◆ **What to work on**
A faithful, word-for-word copy of the records is required, and it must contain no pictures.

◆ **Data**

[Start of section]

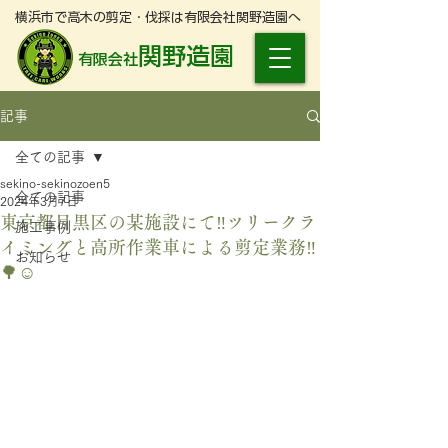
横浜市で高木の剪定・伐採は有限会社関野造園へ
関野造園
有限会社
記事
全ての記事
sekino-sekinozoen5
全ての記事
2024年3月7日
東京都目黒区の某施設にて‼️ツリークラ
施工事例
イミングと高所作業車による剪定業務‼️
お知らせ
🌳☺️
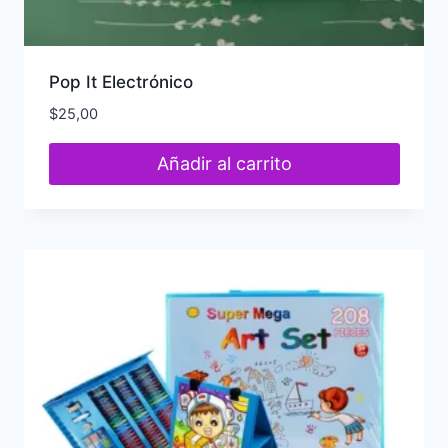
Pop It Electrónico
$
25,00
Añadir al carrito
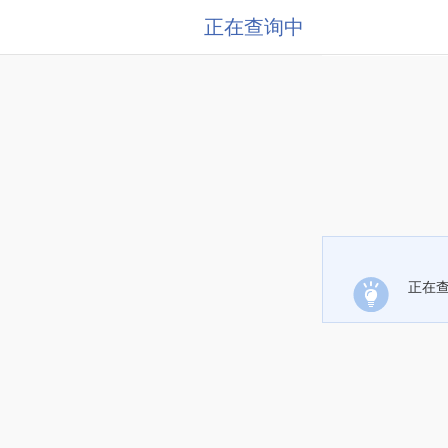
正在查询中
正在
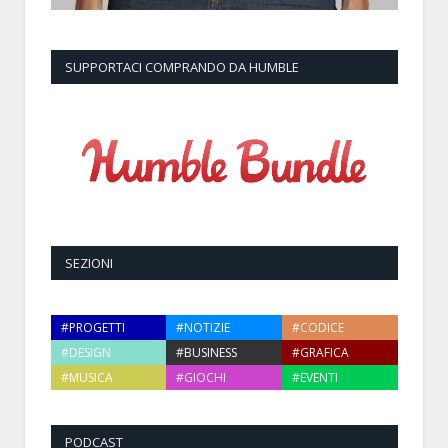
SUPPORTACI COMPRANDO DA HUMBLE
SEZIONI
#PROGETTI
#NOTIZIE
#CODICE
#DESIGN
#BUSINESS
#GRAFICA
#MUSICA
#GIOCHI
#EVENTI
PODCAST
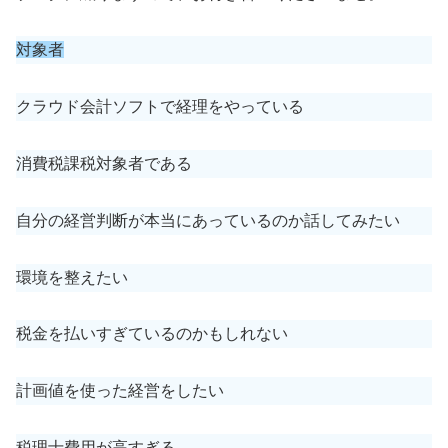
対象者
クラウド会計ソフトで経理をやっている
消費税課税対象者である
自分の経営判断が本当にあっているのか話してみたい
環境を整えたい
税金を払いすぎているのかもしれない
計画値を使った経営をしたい
税理士費用が高すぎる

[End of section]

◆ **Task output**
横浜市で高木の剪定・伐採は有限会社関野造園へ
関野造園
有限会社
記事
全ての記事
sekino-sekinozoen5
全ての記事
2024年3月7日
東京都目黒区の某施設にて‼️ツリークラ
施工事例
イミングと高所作業車による剪定業務‼️
お知らせ
🌳☺️
Pop It Electrónico
$
25,00
Añadir al carrito
正在查询中
正在
SUPPORTACI COMPRANDO DA HUMBLE
SEZIONI
#PROGETTI
#NOTIZIE
#CODICE
#DESIGN
#BUSINESS
#GRAFICA
#MUSICA
#GIOCHI
#EVENTI
PODCAST
対象者
クラウド会計ソフトで経理をやっている
消費税課税対象者である
自分の経営判断が本当にあっているのか話してみたい
環境を整えたい
税金を払いすぎているのかもしれない
計画値を使った経営をしたい
税理士費用が高すぎる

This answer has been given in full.